Transcribed page text
=== Section Start ===
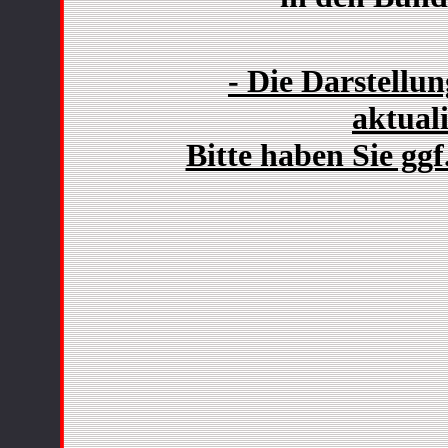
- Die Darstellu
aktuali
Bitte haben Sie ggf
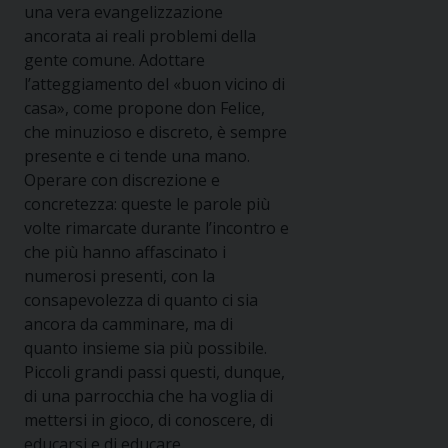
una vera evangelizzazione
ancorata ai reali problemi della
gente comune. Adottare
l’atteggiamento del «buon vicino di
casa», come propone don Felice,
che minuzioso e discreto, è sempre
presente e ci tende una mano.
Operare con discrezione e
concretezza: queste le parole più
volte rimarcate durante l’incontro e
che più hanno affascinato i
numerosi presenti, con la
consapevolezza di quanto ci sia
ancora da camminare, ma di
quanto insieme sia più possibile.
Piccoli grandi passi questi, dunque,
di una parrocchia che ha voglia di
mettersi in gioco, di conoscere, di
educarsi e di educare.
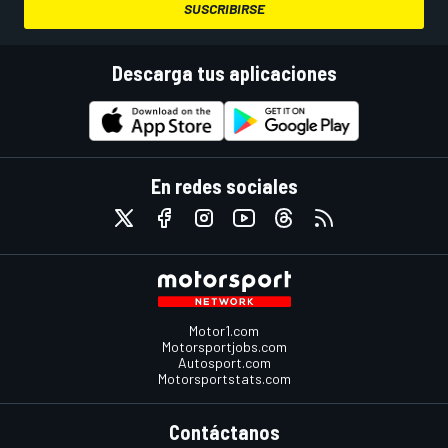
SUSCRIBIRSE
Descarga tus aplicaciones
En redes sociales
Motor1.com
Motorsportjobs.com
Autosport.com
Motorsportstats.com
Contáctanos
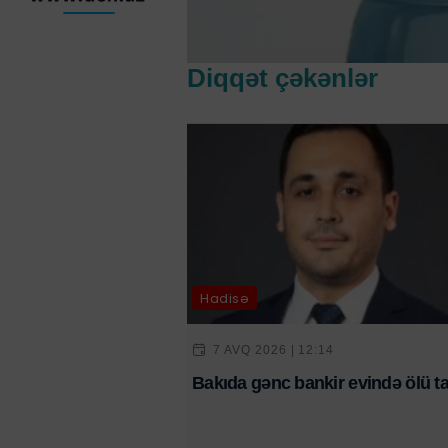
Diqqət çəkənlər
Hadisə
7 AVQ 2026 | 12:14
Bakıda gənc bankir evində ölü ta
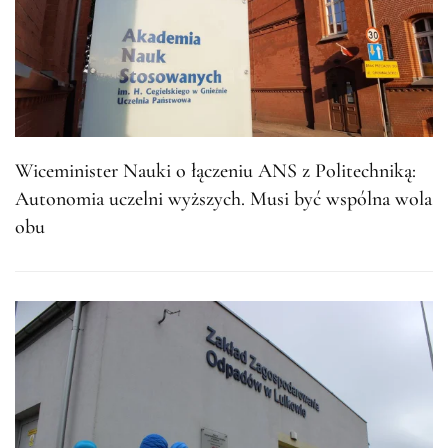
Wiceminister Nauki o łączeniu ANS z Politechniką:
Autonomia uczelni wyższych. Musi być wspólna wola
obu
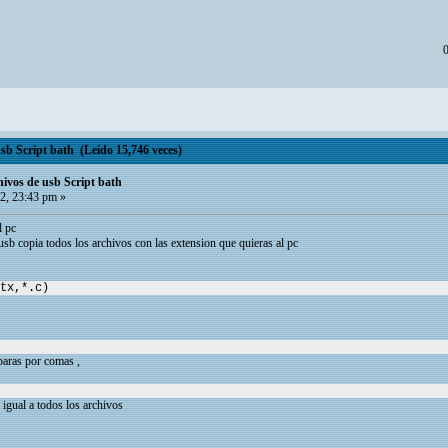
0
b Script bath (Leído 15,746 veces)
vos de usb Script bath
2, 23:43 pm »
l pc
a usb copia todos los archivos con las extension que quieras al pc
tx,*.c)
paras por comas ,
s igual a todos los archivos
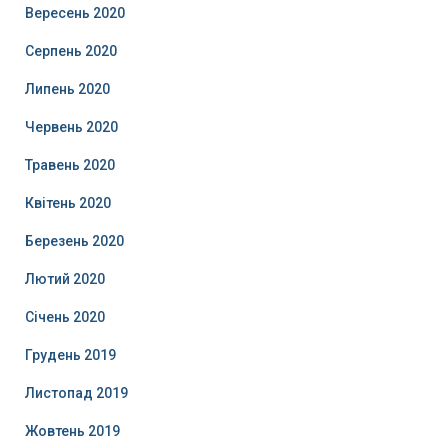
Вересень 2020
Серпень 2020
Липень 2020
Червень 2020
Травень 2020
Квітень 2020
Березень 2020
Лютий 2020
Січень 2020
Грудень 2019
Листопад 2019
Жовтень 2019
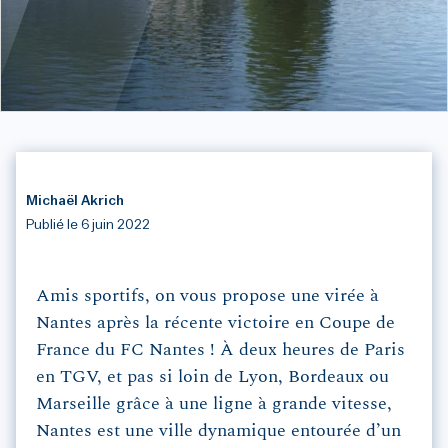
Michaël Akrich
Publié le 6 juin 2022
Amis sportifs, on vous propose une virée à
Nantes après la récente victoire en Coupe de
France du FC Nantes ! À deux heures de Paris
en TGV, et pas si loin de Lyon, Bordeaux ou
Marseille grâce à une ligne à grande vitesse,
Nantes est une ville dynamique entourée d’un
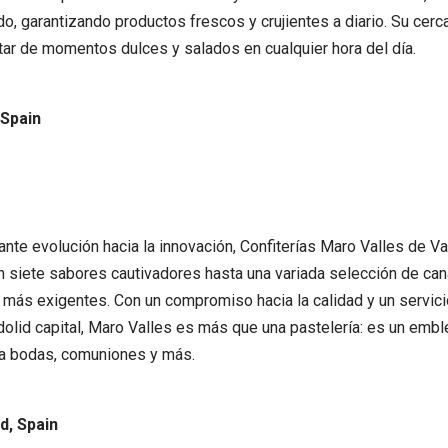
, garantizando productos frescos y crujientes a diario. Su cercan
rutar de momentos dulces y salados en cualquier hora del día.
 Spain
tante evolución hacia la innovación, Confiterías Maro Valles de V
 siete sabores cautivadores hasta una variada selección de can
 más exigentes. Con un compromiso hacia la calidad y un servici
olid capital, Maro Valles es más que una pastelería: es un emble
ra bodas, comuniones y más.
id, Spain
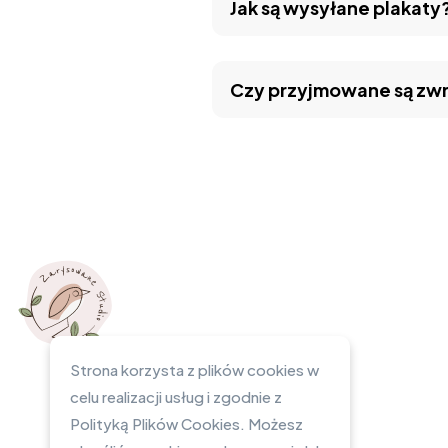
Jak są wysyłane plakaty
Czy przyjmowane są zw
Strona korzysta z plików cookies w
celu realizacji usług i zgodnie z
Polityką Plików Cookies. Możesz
=== Section End ===
> **Problem requirements**
Which lines in the items above contain the string "quanto" with the same capitalization? Report every such line in full.

> **Task response**
consapevolezza di quanto ci sia
quanto insieme sia più possibile.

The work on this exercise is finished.